With NFL broadcast revenues equalized across teams beginning in 1962, the first year of league sales and equal revenue sharing, conventional wisdom suggests that the distribution of talent would also have leveled as the advantages of media market size were significantly curbed. However, the examination of two key dimensions of competitive balance does not support this position. The frequent claim is made is that the league’s broadcast revenue distribution allows the smallest markets to compete on an even playing field with the largest. However from inception in 1922 to 1961, the Green Bay (WI) Packers, representing the NFL’s smallest media market through all except the very early part of this history, accumulated more league championships, at seven, than any other club. (The Packers were league champions in 1962 as well.) Green Bay and other smaller market clubs have accumulated titles since, but small market success hardly parallels the sharing of broadcast revenues.

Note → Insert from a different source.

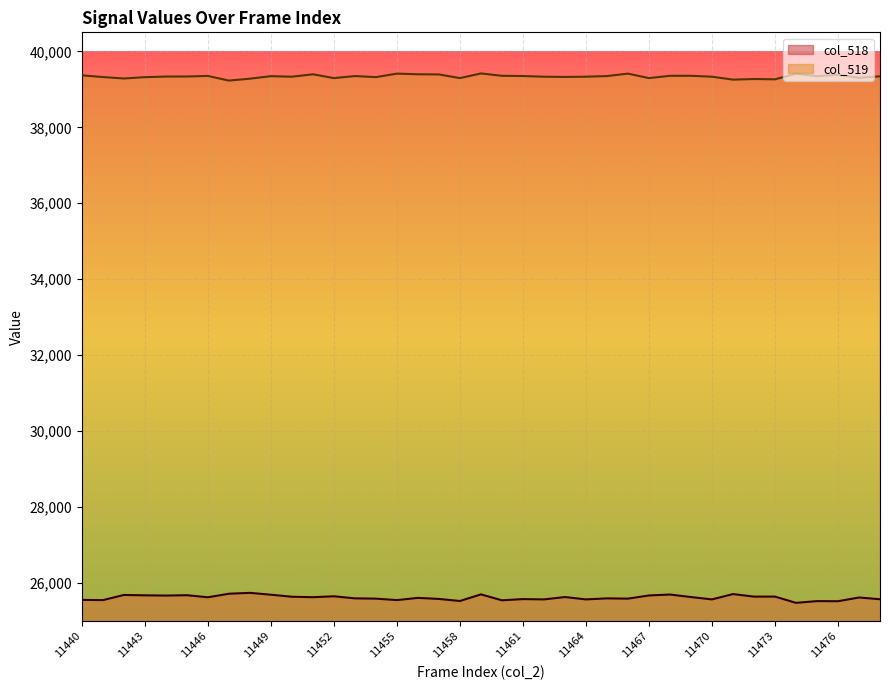

Reading right to left, transcribe all the data shown in this chart.

col_518: 11478=25577	11477=25623	11476=25525	11475=25528	11474=25482	11473=25647	11472=25646	11471=25713	11470=25573	11469=25635	11468=25701	11467=25677	11466=25593	11465=25600	11464=25573	11463=25635	11462=25573	11461=25581	11460=25549	11459=25705	11458=25531	11457=25585	11456=25613	11455=25555	11454=25593	11453=25600	11452=25655	11451=25631	11450=25643	11449=25696	11448=25745	11447=25722	11446=25629	11445=25683	11444=25674	11443=25680	11442=25690	11441=25554	11440=25560
col_519: 11478=39342	11477=39303	11476=39383	11475=39346	11474=39410	11473=39263	11472=39271	11471=39255	11470=39332	11469=39356	11468=39356	11467=39295	11466=39413	11465=39349	11464=39332	11463=39326	11462=39332	11461=39350	11460=39356	11459=39418	11458=39295	11457=39392	11456=39396	11455=39413	11454=39321	11453=39349	11452=39295	11451=39396	11450=39332	11449=39346	11448=39280	11447=39230	11446=39352	11445=39338	11444=39336	11443=39320	11442=39285	11441=39323	11440=39368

Championships in the before SBA period, as they have been since, were quite well distributed. From the largest markets the Chicago Bears earned six titles and the New York Giants four championships. Among the rest, the Detroit Lions won four championships, while the Philadelphia Eagles and the Cleveland Browns claimed three titles each. For those clubs with significant membership tenures in the league during this period, only the Pittsburgh Steelers and San Francisco 49ers were denied titles.
Economists prefer a more scientific approach for evaluating the distribution of talent, with the standard deviation of win percent each season commonly employed. (Standard deviation is adjusted to account for the number of scheduled games per season by creating an actual to ideal ratio of dispersion, the RSD. The closer to one the ratio, the better the competitive balance.) Again using the more specific metric, the claim that the SBA and collective rights sales improved balance is specious. Comparing the adjusted standard deviations averages of the before and after SBA periods in their entirety does reveal modestly better balance in the latter period. The RSD averages 1.74 for forty years before and improves to 1.57 for the fifty years after the Act’s passage. However a closer look, comparing the shorter periods directly before and after passage, reveals a different story. For the eleven preceding years, 1950 to 1961—the period beginning with the merger of the NFL and AAFC—RSD for the NFL was 1.53. RSD for the eleven years, 1962-1973 following the Act’s passage measures 1.74. Competitive balance actually became worse in the immediate aftermath of the SBA!
Of course there are several factors that potentially influence the distribution of talent across teams in a sports league. Moreover, much besides the enactment of the SBA will likely differ between any arbitrarily compared eras. Included are shifting demographics, collective bargaining provisions, league expansions and mergers, changes in post season opportunities, etc. Notwithstanding, there is no evidence that the equal sharing of the proceeds from national television broadcast rights sales improved competitive balance in the NFL.